Manzo: «In this stage the role of suppliers of installations and digital solutions is to spur their customers on these topics and make themselves available to check the economic-technical feasibility of advanced solutions to optimize production processes and asset management. These are innovative topics, which require investments and sometimes also a different methodological approach. Therefore, the difference is made by the size of the customer, rather than the area where he is located. In Europe, Voith actively collaborates with customers who are interested in adopting technologies that make reference to Industry 4.0. To identify areas of collaboration and which available technologies and solutions can provide an immediate competitive edge to the company concerned, Voith recommends to carry out a “Digital Exploratory Workshop”, i.a. a brainstorming exercise involving the top managers of the customer, with the aim of identifying challenges and responses, with solutions based on digital technologies».

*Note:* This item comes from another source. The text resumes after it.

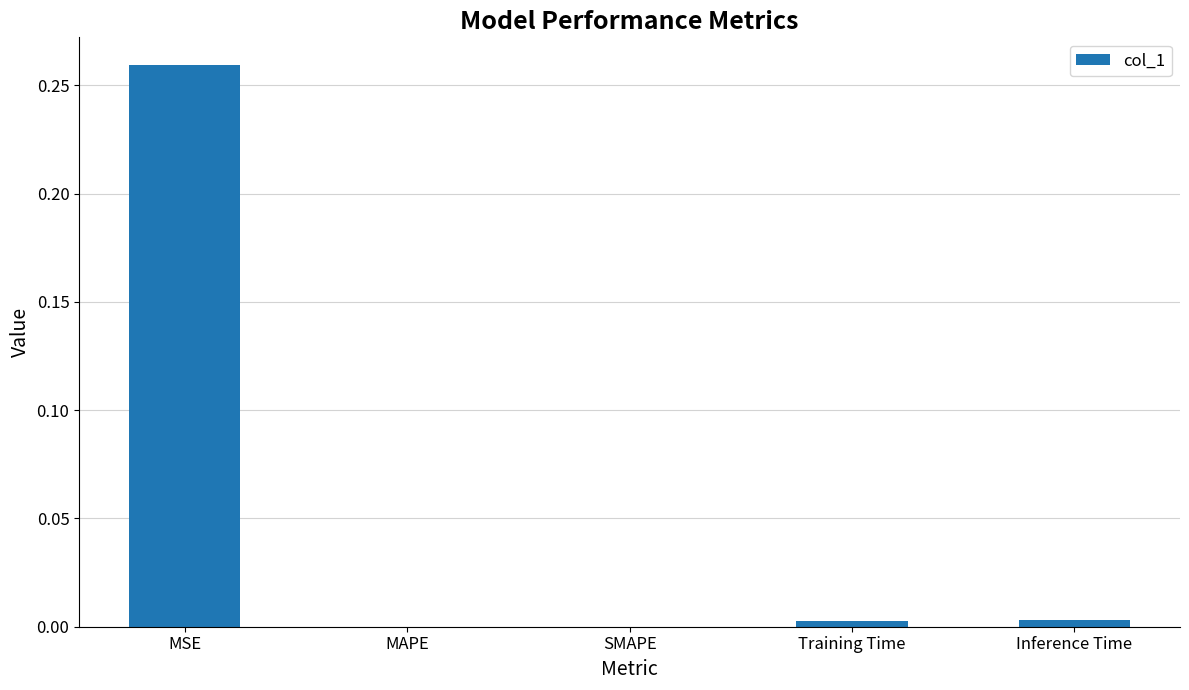

Which label corresponds to the largest value in the chart?

MSE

Industry 4.0, automation and digitalization are paving the way to a new thread, i.e. the development of cloud services and, consequently, topics that are both fundamental and delicate, like cyber-security and data and privacy protection. How are the companies in the paper industry dealing with this issue?

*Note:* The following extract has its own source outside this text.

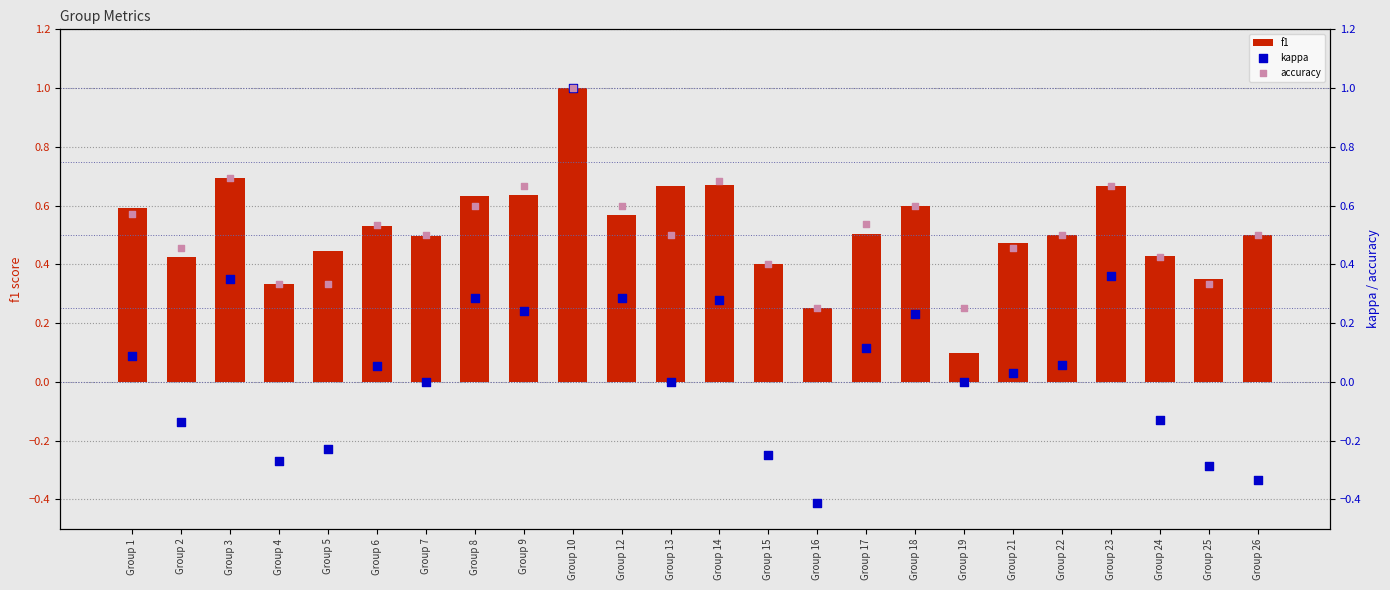

Is the value of kappa at Group 8 greater than the value of accuracy at Group 2?

No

Pinto: «Industry 4.0 is based on the possibility to connect systems. This relation can be extended beyond the perimeter of a paper mill and shared with suppliers of installations. Modern installations are very complex and it would not be economical for paper mills to have all the necessary competences to manage and maintain their assets. Sharing meaningful parameters with suppliers helps create synergies that reduce the TCO (Total Cost for the Ownership), because they reduce specific maintenance costs by abandoning the so-called “time-based” maintenance and adopting the “condition-based” maintenance in broader sense, thereby also improving the reliability of installations. Voith has developed complete packages for asset management, which include remote monitoring of the critical functions of machinery, the provision of technical services and parts at the right time, a hotline to be timely in solving problems and faults, and dedicated training for users. Equally important is also the possibility, thanks to broad know-how, to suggest technological improvements to optimize the productive process during its entire life cycle. As regards cyber-security and privacy, Voith has a dedicated division to deal with these issues, which brings about solutions with very high levels of security. It is, however, extremely flexible in the use of both the “cloud”, and the “fog”, whereby with the latter solution foresees data physically remain at the customer’s. Once customers no longer have reservations on the issue of data security and ownership, we expect the industry to opt for cloud solutions, which are cheaper and more efficient».

Who are the target customers for these advanced solutions?

Manzo: «This type of applications brings about important competitive advantages, e.g. increase of the company Overall Efficiency, TCO reduction, etc., therefore target customers include all those who do not want to renounce a competitive edge».

 Italy dealing with I4.0

In Italy automation has been partly stimulated by the economic plan Piano Impresa 4.0, originally termed Industria 4.0, which led and supported Italian companies, SMEs and big firms alike, to invest in the automation of their facilities. The plan was downsized with the 2019 Budget Law. «The resources of Piano Impresa 4.0have been mainly used to modernize automation systems. This was absolutely necessary», explains Marcello Pinto. This is certainly the case, but it is not enough, that is why we are asking him what, in his opinion, still needs to be done now. «The highest level, whose aim is to optimize processes and asset management, i.e. predictive maintenance, the optimizing warehouses, e-commerce, etc., still deserves attention and further investments. For this reason it is necessary to continue supporting the Italian industry in this direction».